Para tanto, empreendemos pesquisa na Base de Dados Referenciais de Artigos de Periódicos em Ciência da Informação (Brapci) e no Repositório Institucional Digital do Instituto Brasileiro de Informação em Ciência e Tecnologia (RIDI do IBICT). A intenção foi levantar as produções que trabalham com o conceito de mediação da informação e com a Teoria do Agir Comunicativo no âmbito da CI.

 Utilizamos na busca os descritores “mediação”, “informação”, “agir comunicativo” e “representação temática”. Na Brapci, nos campos título, palavras-chave e resumo, foram recuperados três itens num intervalo temporal que abarcou os anos de 2015 a 2017 ao relacionarmos tais descritores. No RIDI com os mesmos descritores e campos, foram recuperados um quantitativo de 24 resultados num intervalo temporal de 1993 a 2019. Interessa esclarecer que o intervalo temporal mencionado observa o resultado que foi recuperado na incursão nas bases de dados citadas. Após essa primeira busca, foi utilizado o critério de análise dos resumos e das palavras-chave, no intuito de identificar a presença dos conceitos de mediação da informação e de agir comunicativo de maneira aditiva e combinada. Foram selecionados dois artigos que atenderam ao critério estabelecido, são eles:  (In) formação como instrumento de mediação no âmbito do orçamento participativo, de Freitas e Melo (2015); e O agir comunicativo de Habermas em bibliotecas comunitárias: uma análise reflexiva sob a luz da mediação, de Cavalcante, Silva e Lopes (2017).

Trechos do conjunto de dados
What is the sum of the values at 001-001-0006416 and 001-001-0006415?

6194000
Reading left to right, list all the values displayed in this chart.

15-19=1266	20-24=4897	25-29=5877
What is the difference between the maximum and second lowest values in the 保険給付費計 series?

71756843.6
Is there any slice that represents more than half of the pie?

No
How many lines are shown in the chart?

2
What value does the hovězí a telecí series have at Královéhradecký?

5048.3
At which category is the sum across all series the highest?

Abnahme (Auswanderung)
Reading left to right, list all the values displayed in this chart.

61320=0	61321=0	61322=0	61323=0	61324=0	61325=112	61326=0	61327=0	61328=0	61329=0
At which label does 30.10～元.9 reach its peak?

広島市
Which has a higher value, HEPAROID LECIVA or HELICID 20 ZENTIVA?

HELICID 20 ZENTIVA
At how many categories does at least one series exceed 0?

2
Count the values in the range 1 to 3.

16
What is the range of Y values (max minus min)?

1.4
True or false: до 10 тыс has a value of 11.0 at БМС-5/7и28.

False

**REQUISITOS DA TAREFA:**
1. Disponha todas as linhas dos registros em uma tabela Markdown com as colunas Nº e Linha, numerando cada linha e deixando de fora as linhas em branco.
2. Retome o trecho sobre mediação da informação e agir comunicativo a partir do ponto em que ele termina.
Os registros não têm nenhuma relação com o trecho sobre mediação da informação.

**RESPOSTAS DA ATIVIDADE:**
1.
| Nº | Linha |
|---|---|
| 1 | What is the sum of the values at 001-001-0006416 and 001-001-0006415? |
| 2 | 6194000 |
| 3 | Reading left to right, list all the values displayed in this chart. |
| 4 | 15-19=1266	20-24=4897	25-29=5877 |
| 5 | What is the difference between the maximum and second lowest values in the 保険給付費計 series? |
| 6 | 71756843.6 |
| 7 | Is there any slice that represents more than half of the pie? |
| 8 | No |
| 9 | How many lines are shown in the chart? |
| 10 | 2 |
| 11 | What value does the hovězí a telecí series have at Královéhradecký? |
| 12 | 5048.3 |
| 13 | At which category is the sum across all series the highest? |
| 14 | Abnahme (Auswanderung) |
| 15 | Reading left to right, list all the values displayed in this chart. |
| 16 | 61320=0	61321=0	61322=0	61323=0	61324=0	61325=112	61326=0	61327=0	61328=0	61329=0 |
| 17 | At which label does 30.10～元.9 reach its peak? |
| 18 | 広島市 |
| 19 | Which has a higher value, HEPAROID LECIVA or HELICID 20 ZENTIVA? |
| 20 | HELICID 20 ZENTIVA |
| 21 | At how many categories does at least one series exceed 0? |
| 22 | 2 |
| 23 | Count the values in the range 1 to 3. |
| 24 | 16 |
| 25 | What is the range of Y values (max minus min)? |
| 26 | 1.4 |
| 27 | True or false: до 10 тыс has a value of 11.0 at БМС-5/7и28. |
| 28 | False |

2.
Percebe-se, por essa pesquisa nas bases de dados, que os estudos com foco em mediação da informação, associados à referencialidade teórica habermasiana são ainda pouco exploradas na CI, convertendo-se em campo profícuo para pesquisas orientadas pela TAC. Zattar e Montenegro de Lima (2013) afirmam que a escolha pela TAC propõe o entendimento a partir da relação discursiva com o outro e na perspectiva do mundo da vida, tendo em vista que as “[...] estruturas simbólicas de todo mundo da vida reproduzem-se sob as formas de tradição cultural, da integração social e da socialização – e esses processos só podem efetuar-se por meio do agir orientado para o entendimento mútuo” (ZATTAR; MONTENEGRO DE LIMA, 2013, p. 168).

Fundamentamos nossa perspectiva de mediação da informação em Almeida Júnior (2004). O autor nos diz que:

[...] mais do que a informação, o bibliotecário deve estar preocupado com a mediação dessa informação. Hoje, nossa reflexão aponta para a mediação – muito mais do que a informação – como o objeto principal da biblioteconomia e, portanto, do fazer do bibliotecário. Tendo a mediação como diretriz, como norte, como objeto, o bibliotecário pode alterar, pode transformar sua ação social, não a ideal, mas a real (ALMEIDA JUNIOR, 2004, p. 86).

 

Adotar a mediação como um norte ou como objetivo protagonista do bibliotecário não configura, entretanto, nenhuma quebra de paradigma ou ideia vanguardista na area. Antes, porém, configura uma aproximação com os saberes e com os fazeres próprios do campo biblioteconômico e com a TAC a partir do entendimento de que pelas linguagens e pelos vocabulários, nos interpretamos e explicitamos nossos sentimentos morais e estes não devem ser dogmáticos de tal forma a encerrarem os sujeitos apenas nessas realidades.

Desde a perspectiva conceitual da ação orientada ao entendimento, a racionalização aparece, antes de tudo, como uma reestruturação do MV, como um processo que atua sobre a comunicação cotidiana através da diferenciação do sistema de saber, afetando assim as formas de reprodução cultural, interação social e socialização (HABERMAS, 1987, p. 435).

 

Nesse sentido, a associação com a TAC contribui para a fundamentação da ideia de mediar a informação em CI, via representação temática. Habermas (1987) sugere em sua teoria que “[...] o mundo da vida acumula o trabalho de interpretação realizado por gerações passadas; é o contrapeso conservador contra o risco de desacordo que comporta todo processo de entendimento” (HABERMAS, 1987, p. 104). Assim, a TAC intenta uma interação entre os partícipes da ação comunicativa em que se pacifiquem motivações do plano individual e busquem, no fim, consensos linguísticos. Tais consensos ocorrem a partir de atos de fala, nos quais os falantes manifestam suas pretensões de validade suscetíveis a críticas, ou seja, suscetíveis ao contra-argumento e a contestação para, finalmente, chegar ao entendimento.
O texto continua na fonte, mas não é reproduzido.